═════ MATERIAL PROVIDED ═════

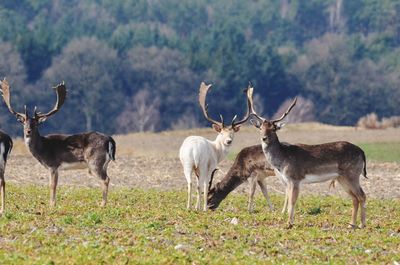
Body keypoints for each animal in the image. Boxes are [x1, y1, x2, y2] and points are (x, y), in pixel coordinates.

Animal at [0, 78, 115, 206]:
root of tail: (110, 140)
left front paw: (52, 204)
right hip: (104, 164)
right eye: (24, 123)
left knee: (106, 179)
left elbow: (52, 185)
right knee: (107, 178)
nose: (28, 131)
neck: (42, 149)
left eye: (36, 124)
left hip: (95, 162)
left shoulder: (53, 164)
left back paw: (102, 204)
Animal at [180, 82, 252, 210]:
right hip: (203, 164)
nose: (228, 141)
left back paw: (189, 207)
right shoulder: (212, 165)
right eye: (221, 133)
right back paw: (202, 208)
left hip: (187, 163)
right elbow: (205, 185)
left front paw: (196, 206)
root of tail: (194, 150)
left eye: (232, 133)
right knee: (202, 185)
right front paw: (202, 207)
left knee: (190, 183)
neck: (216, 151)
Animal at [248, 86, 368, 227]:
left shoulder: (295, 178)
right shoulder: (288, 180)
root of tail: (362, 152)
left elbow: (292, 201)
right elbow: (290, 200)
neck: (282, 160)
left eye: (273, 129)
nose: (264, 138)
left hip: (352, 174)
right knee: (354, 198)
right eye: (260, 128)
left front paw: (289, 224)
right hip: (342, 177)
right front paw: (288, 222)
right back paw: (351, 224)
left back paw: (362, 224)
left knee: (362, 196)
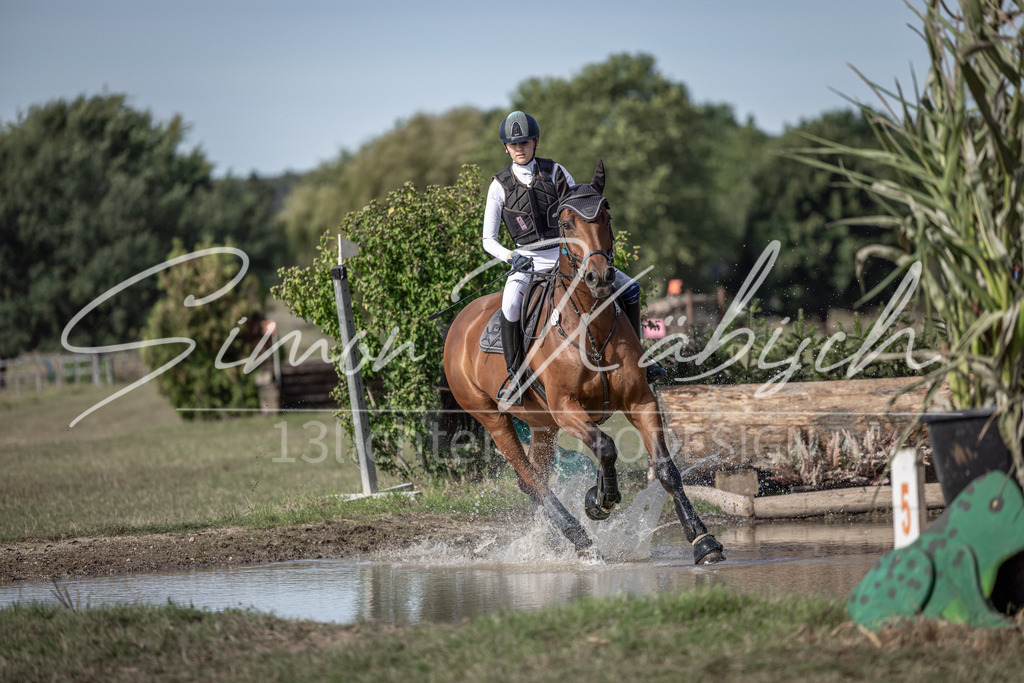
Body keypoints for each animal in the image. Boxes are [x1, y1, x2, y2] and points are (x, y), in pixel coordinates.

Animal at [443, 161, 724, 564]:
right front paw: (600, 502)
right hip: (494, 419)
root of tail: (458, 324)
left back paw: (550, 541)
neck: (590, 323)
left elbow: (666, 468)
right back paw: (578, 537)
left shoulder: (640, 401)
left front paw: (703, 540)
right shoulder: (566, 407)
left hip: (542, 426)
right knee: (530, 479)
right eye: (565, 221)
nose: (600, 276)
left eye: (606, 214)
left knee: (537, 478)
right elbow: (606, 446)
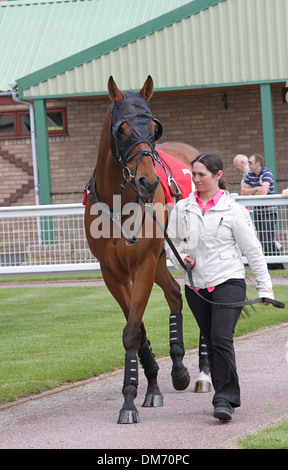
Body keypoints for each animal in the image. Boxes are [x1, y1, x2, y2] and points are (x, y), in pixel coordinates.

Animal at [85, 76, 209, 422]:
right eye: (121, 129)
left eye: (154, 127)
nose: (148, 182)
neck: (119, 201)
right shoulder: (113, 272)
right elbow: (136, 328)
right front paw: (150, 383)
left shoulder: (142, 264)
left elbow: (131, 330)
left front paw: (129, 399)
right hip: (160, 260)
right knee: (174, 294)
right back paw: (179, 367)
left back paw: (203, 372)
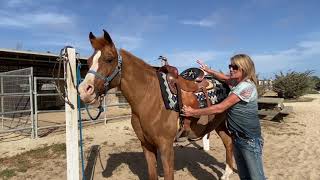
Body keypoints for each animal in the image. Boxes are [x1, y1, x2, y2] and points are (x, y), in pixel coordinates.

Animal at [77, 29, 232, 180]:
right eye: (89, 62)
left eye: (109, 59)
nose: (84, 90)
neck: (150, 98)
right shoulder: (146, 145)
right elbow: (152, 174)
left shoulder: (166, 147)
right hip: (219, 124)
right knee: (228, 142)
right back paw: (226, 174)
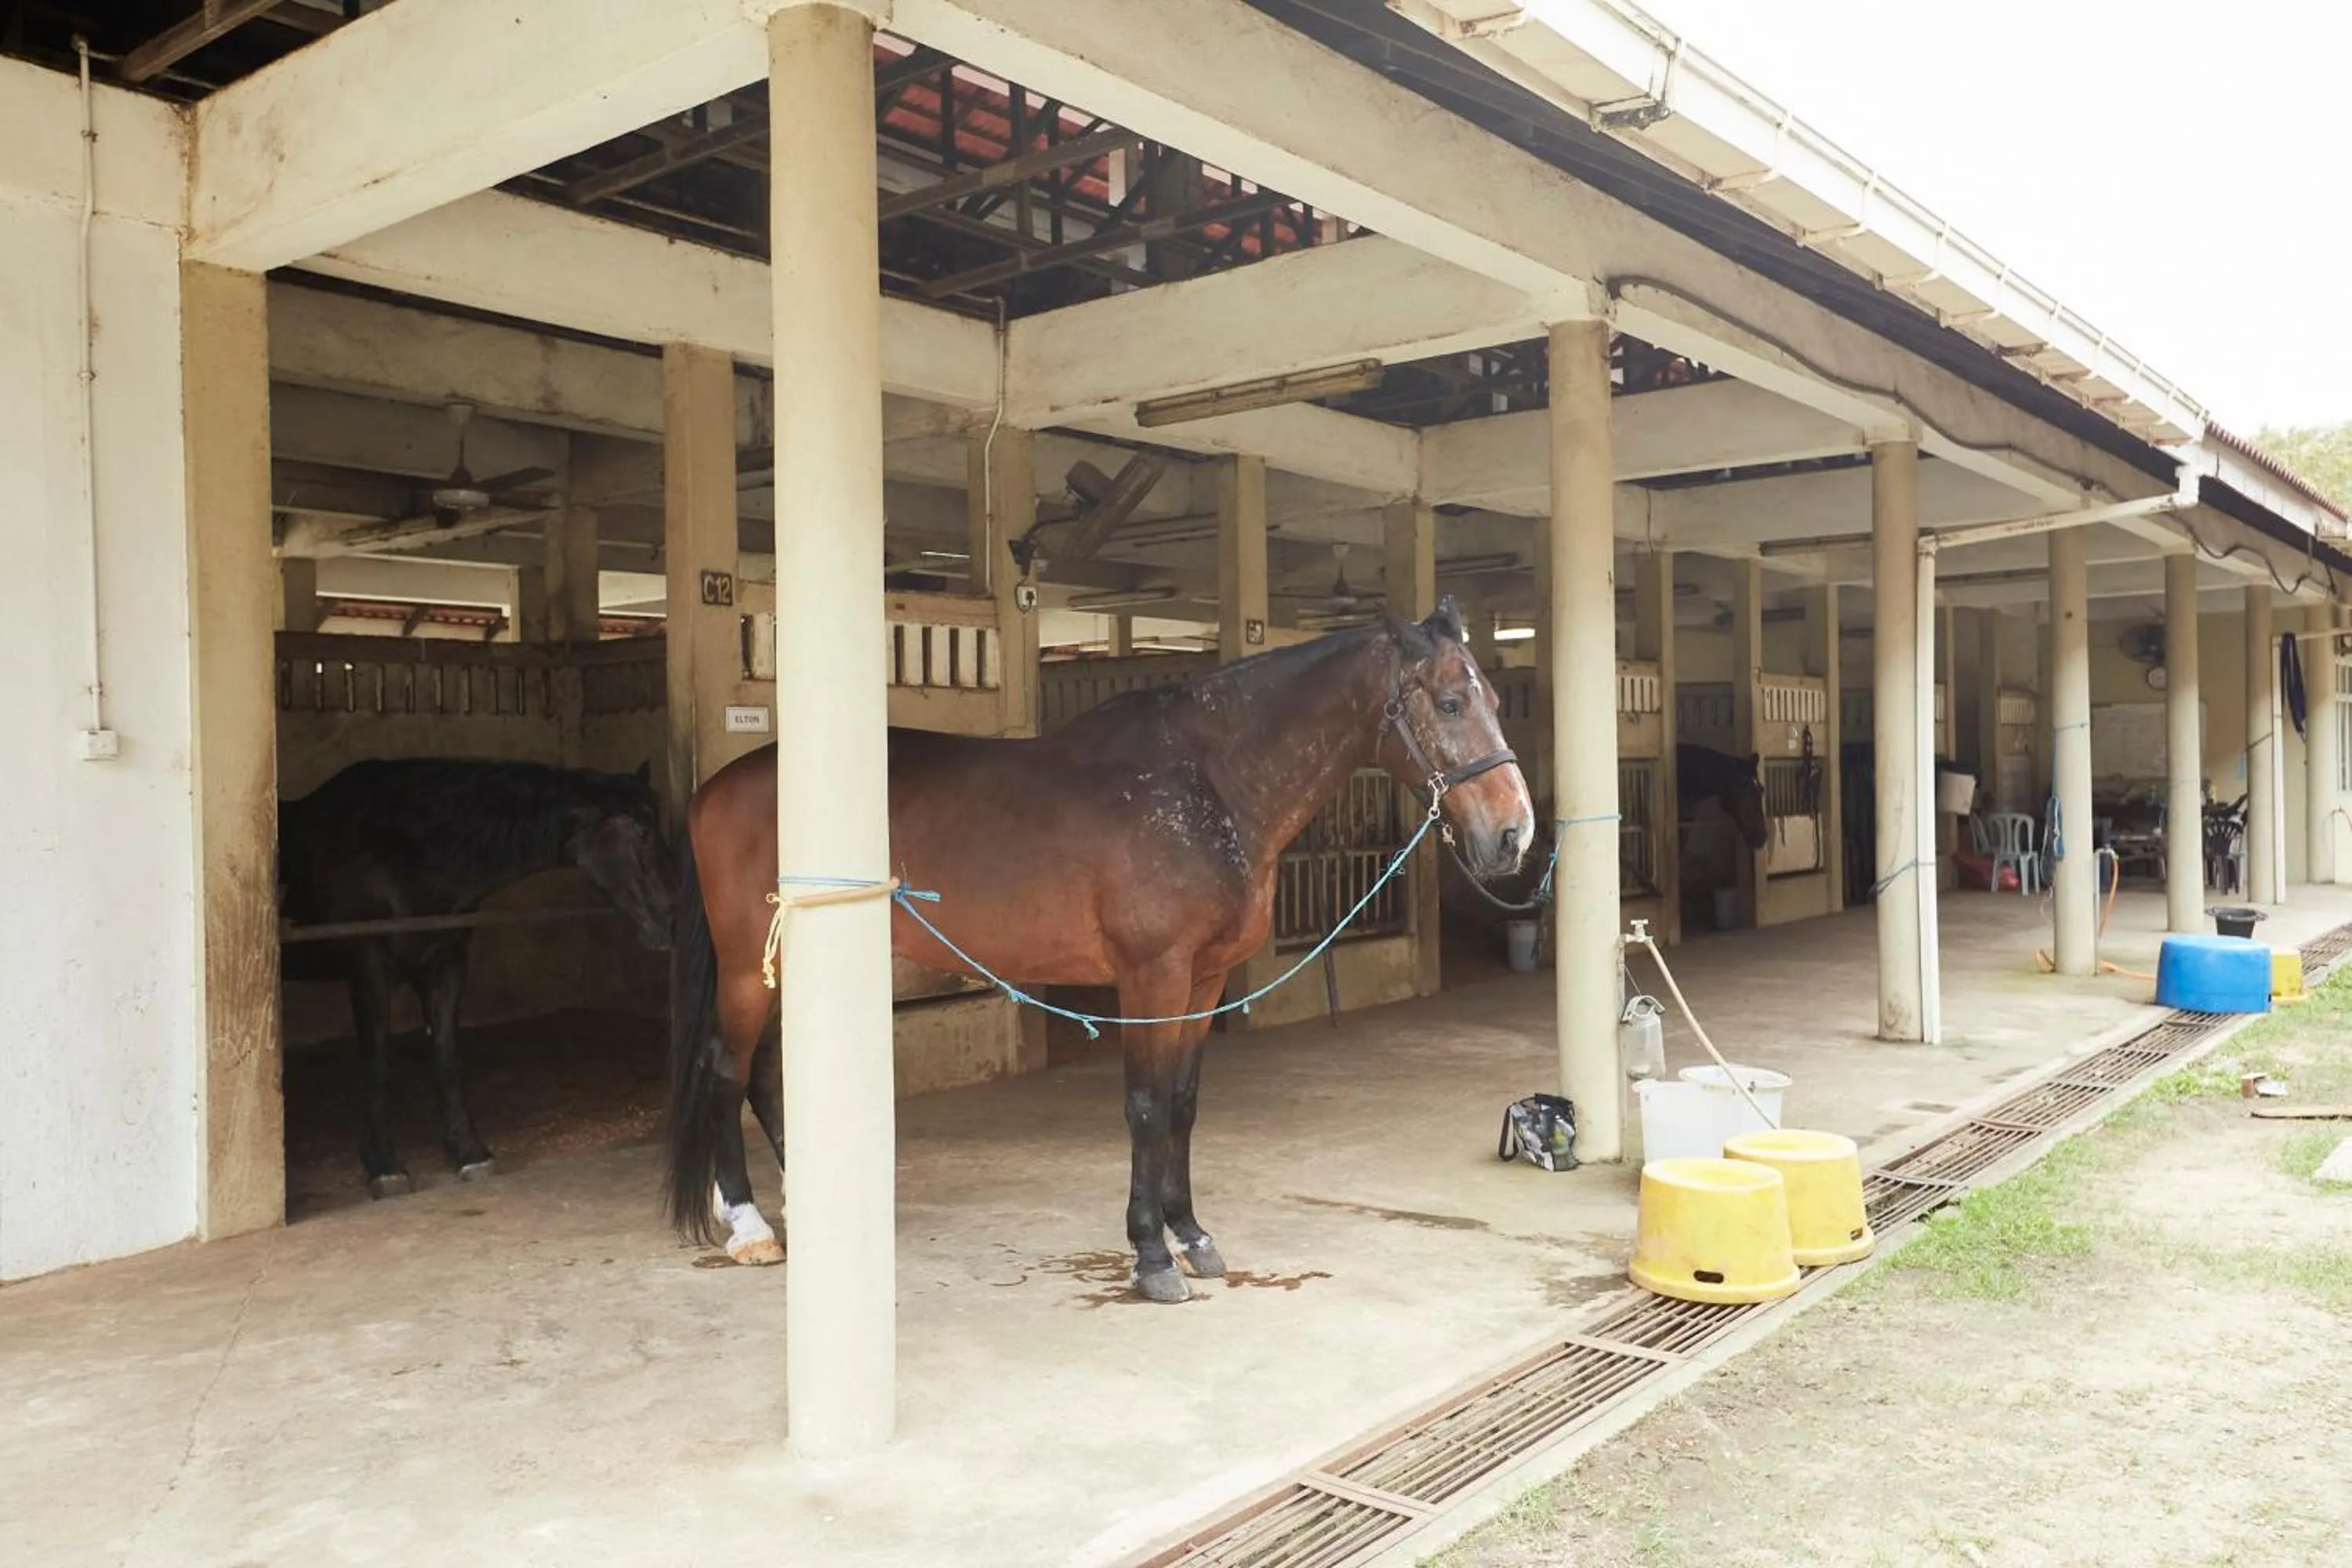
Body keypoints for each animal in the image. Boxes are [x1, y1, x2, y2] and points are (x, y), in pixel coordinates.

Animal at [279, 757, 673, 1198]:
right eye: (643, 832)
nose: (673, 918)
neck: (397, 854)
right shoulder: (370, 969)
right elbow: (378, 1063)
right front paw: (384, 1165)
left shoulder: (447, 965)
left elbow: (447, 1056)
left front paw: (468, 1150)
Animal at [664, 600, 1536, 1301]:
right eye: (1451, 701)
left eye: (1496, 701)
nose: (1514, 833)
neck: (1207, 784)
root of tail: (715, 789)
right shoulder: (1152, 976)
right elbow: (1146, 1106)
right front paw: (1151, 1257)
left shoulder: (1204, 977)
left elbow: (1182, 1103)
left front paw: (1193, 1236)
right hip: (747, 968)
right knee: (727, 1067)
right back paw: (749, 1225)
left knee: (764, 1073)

═════

WHAT YOU ARE ASKED TO DO -
With the pictures left out, output all the entries exactly.

RESPONSE AREA -
Body keypoints for each animal in the image. Boxes are [x1, y1, x2, y2] and points are (x, y), in pixel coordinates.

Animal at [0, 78, 115, 206]:
root of tail: (110, 140)
left front paw: (52, 204)
right hip: (104, 164)
right eye: (24, 123)
left knee: (106, 179)
left elbow: (52, 185)
right knee: (107, 178)
nose: (28, 131)
neck: (42, 149)
left eye: (36, 124)
left hip: (95, 162)
left shoulder: (53, 164)
left back paw: (102, 204)
Animal at [180, 82, 252, 210]:
right hip: (203, 164)
nose: (228, 141)
left back paw: (189, 207)
right shoulder: (212, 165)
right eye: (221, 133)
right back paw: (202, 208)
left hip: (187, 163)
right elbow: (205, 185)
left front paw: (196, 206)
root of tail: (194, 150)
left eye: (232, 133)
right knee: (202, 185)
right front paw: (202, 207)
left knee: (190, 183)
neck: (216, 151)
Animal at [248, 86, 368, 227]:
left shoulder: (295, 178)
right shoulder: (288, 180)
root of tail: (362, 152)
left elbow: (292, 201)
right elbow: (290, 200)
neck: (282, 160)
left eye: (273, 129)
nose: (264, 138)
left hip: (352, 174)
right knee: (354, 198)
right eye: (260, 128)
left front paw: (289, 224)
right hip: (342, 177)
right front paw: (288, 222)
right back paw: (351, 224)
left back paw: (362, 224)
left knee: (362, 196)
Body keypoints for each animal in the image. Boxes are [x1, y1, x2, y2] and points are (x, y), in pixel coordinates.

Animal at [443, 161, 724, 564]:
right front paw: (600, 502)
right hip: (494, 419)
root of tail: (458, 324)
left back paw: (550, 541)
neck: (590, 323)
left elbow: (666, 468)
right back paw: (578, 537)
left shoulder: (640, 401)
left front paw: (703, 540)
right shoulder: (566, 407)
left hip: (542, 426)
right knee: (530, 479)
right eye: (565, 221)
nose: (600, 276)
left eye: (606, 214)
left knee: (537, 478)
right elbow: (606, 446)
Body keypoints for each animal in the image. Boxes are [x1, y1, x2, y2] and points are (x, y), in pixel coordinates.

Animal at [85, 76, 209, 422]:
right eye: (121, 129)
left eye: (154, 127)
nose: (148, 182)
neck: (119, 201)
right shoulder: (113, 272)
right elbow: (136, 328)
right front paw: (150, 383)
left shoulder: (142, 264)
left elbow: (131, 330)
left front paw: (129, 399)
right hip: (160, 260)
right knee: (174, 294)
right back paw: (179, 367)
left back paw: (203, 372)
Body keypoints for each animal in the image. Boxes are [x1, y1, x2, y2] and points are (x, y), in pixel coordinates.

Animal at [77, 29, 232, 180]:
right eye: (89, 62)
left eye: (109, 59)
nose: (84, 90)
neck: (150, 98)
right shoulder: (146, 145)
right elbow: (152, 174)
left shoulder: (166, 147)
right hip: (219, 124)
right knee: (228, 142)
right back paw: (226, 174)
Body keypoints for each animal in the image. Boxes are [x1, y1, x2, y2] and points are (x, y), in pixel coordinates.

Animal at [279, 757, 673, 1198]:
right eye: (643, 832)
nose: (673, 918)
neck: (397, 854)
right shoulder: (370, 969)
right elbow: (378, 1063)
right front paw: (384, 1165)
left shoulder: (447, 965)
left elbow: (447, 1056)
left front paw: (468, 1150)
Animal at [664, 600, 1536, 1301]:
right eye: (1451, 701)
left eye: (1496, 701)
nose: (1514, 833)
neck: (1207, 784)
root of tail: (715, 789)
right shoulder: (1152, 976)
right elbow: (1146, 1106)
right front paw: (1151, 1257)
left shoulder: (1204, 977)
left elbow: (1182, 1103)
left front paw: (1193, 1236)
right hip: (747, 968)
right knee: (727, 1067)
right back paw: (749, 1225)
left knee: (764, 1073)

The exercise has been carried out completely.